▶ _EXERCISE PROMPT_:
Nothing in the entries may change when you repeat them, and no images may appear.

▶ _PROVIDED RECORDS_:

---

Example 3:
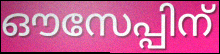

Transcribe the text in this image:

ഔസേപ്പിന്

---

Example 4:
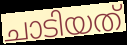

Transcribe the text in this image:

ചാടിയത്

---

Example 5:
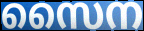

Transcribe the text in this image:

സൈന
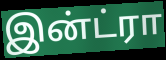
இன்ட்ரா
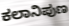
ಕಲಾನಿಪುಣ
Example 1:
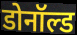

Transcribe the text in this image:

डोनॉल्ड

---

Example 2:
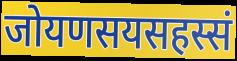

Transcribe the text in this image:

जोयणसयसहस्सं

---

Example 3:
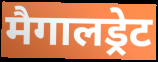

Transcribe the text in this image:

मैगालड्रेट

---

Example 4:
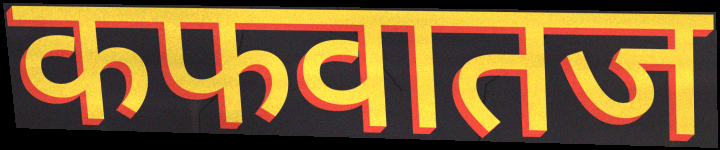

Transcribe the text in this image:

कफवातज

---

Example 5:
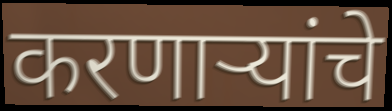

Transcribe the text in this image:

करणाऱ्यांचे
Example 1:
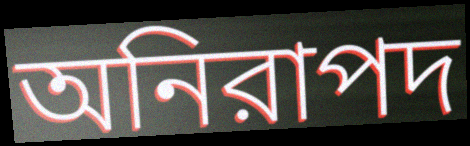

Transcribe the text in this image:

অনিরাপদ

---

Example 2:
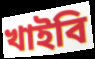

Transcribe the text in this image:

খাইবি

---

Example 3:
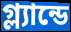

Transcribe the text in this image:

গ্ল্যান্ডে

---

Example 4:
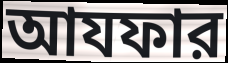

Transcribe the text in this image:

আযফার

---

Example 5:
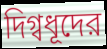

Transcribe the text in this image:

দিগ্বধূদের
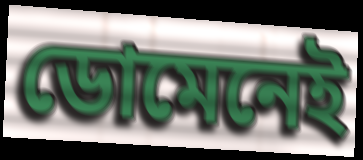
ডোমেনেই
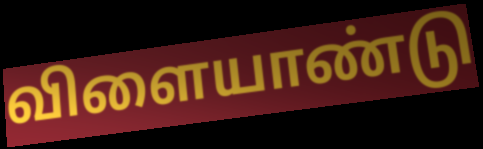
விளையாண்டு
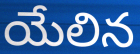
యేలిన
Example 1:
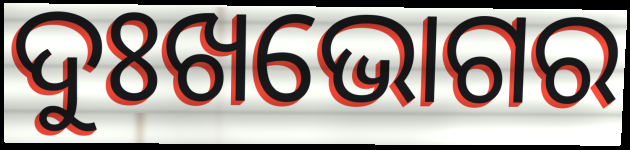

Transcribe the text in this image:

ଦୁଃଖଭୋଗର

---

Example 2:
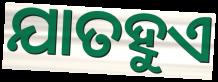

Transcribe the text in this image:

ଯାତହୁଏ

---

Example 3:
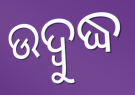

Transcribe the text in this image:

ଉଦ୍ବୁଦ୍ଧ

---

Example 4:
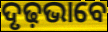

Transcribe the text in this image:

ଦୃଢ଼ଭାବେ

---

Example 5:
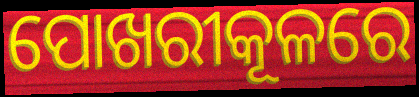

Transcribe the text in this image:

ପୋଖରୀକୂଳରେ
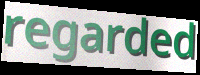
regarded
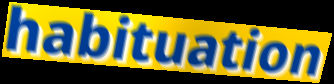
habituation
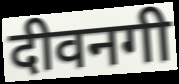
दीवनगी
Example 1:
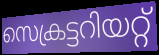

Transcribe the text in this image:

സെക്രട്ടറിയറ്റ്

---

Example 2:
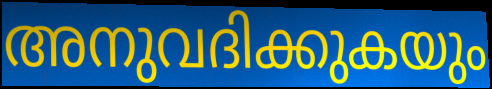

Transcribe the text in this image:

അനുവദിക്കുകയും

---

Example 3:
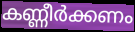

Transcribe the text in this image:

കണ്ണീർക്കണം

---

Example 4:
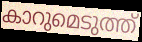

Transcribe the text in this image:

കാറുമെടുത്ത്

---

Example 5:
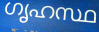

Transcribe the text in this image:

▶ _ANSWER_:
---

Example 3:

Transcribe the text in this image:

ഔസേപ്പിന്

---

Example 4:

Transcribe the text in this image:

ചാടിയത്

---

Example 5:

Transcribe the text in this image:

സൈന
இன்ட்ரா
ಕಲಾನಿಪುಣ
Example 1:

Transcribe the text in this image:

डोनॉल्ड

---

Example 2:

Transcribe the text in this image:

जोयणसयसहस्सं

---

Example 3:

Transcribe the text in this image:

मैगालड्रेट

---

Example 4:

Transcribe the text in this image:

कफवातज

---

Example 5:

Transcribe the text in this image:

करणाऱ्यांचे
Example 1:

Transcribe the text in this image:

অনিরাপদ

---

Example 2:

Transcribe the text in this image:

খাইবি

---

Example 3:

Transcribe the text in this image:

গ্ল্যান্ডে

---

Example 4:

Transcribe the text in this image:

আযফার

---

Example 5:

Transcribe the text in this image:

দিগ্বধূদের
ডোমেনেই
விளையாண்டு
యేలిన
Example 1:

Transcribe the text in this image:

ଦୁଃଖଭୋଗର

---

Example 2:

Transcribe the text in this image:

ଯାତହୁଏ

---

Example 3:

Transcribe the text in this image:

ଉଦ୍ବୁଦ୍ଧ

---

Example 4:

Transcribe the text in this image:

ଦୃଢ଼ଭାବେ

---

Example 5:

Transcribe the text in this image:

ପୋଖରୀକୂଳରେ
regarded
habituation
दीवनगी
Example 1:

Transcribe the text in this image:

സെക്രട്ടറിയറ്റ്

---

Example 2:

Transcribe the text in this image:

അനുവദിക്കുകയും

---

Example 3:

Transcribe the text in this image:

കണ്ണീർക്കണം

---

Example 4:

Transcribe the text in this image:

കാറുമെടുത്ത്

---

Example 5:

Transcribe the text in this image:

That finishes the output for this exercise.